Auch wenn der Humor in meinen Augen – zumindest in der deutschen Version – nicht gut funktioniert, ist Fliegende Liebende ein erstaunlich kurzweiliges Filmvergnügen. 80% der Handlung spielen in den arg begrenzten Räumen des Flugzeuges und im Grunde sind die Teile der Handlung, die unten auf der Erde stattfinden, vollkommen verzichtbar. Schade, dass Almodóvar hier nicht noch konsequenter in der Umsetzung seiner Idee war und den Mikrokosmos Flugzeug dann doch immer wieder verlässt, anstatt ein reines Kammerspiel in luftigen Höhen zu inszenieren.

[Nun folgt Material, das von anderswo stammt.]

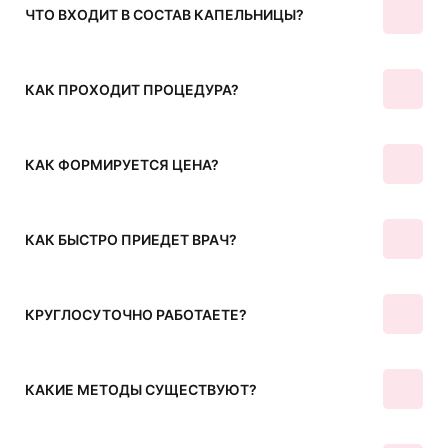
ЧТО ВХОДИТ В СОСТАВ КАПЕЛЬНИЦЫ?
КАК ПРОХОДИТ ПРОЦЕДУРА?
КАК ФОРМИРУЕТСЯ ЦЕНА?
КАК БЫСТРО ПРИЕДЕТ ВРАЧ?
КРУГЛОСУТОЧНО РАБОТАЕТЕ?
КАКИЕ МЕТОДЫ СУЩЕСТВУЮТ?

Es fällt mir schwer, an dieser Stelle ein Fazit zu ziehen. Humor ist eben Geschmackssache und während mich manch eine Episode eher ratlos die Stirn runzeln lässt, mag jemand anderes in schallendes Lachen ausbrechen. Bei einem bin ich mir jedoch sicher: Pedro Almodóvar hat genau den Film gemacht, den er machen wollte. Was wir davon halten, ist irgendwie sekundär. Ich glaube, Fliegende Liebende kann uns viel über seinen Filmemacher erzählen, darüber was ihn beschäftigt und was ihn amüsiert. Insofern ist mein Fazit, ich muss es leider noch mal sagen: „Almodovaresk“.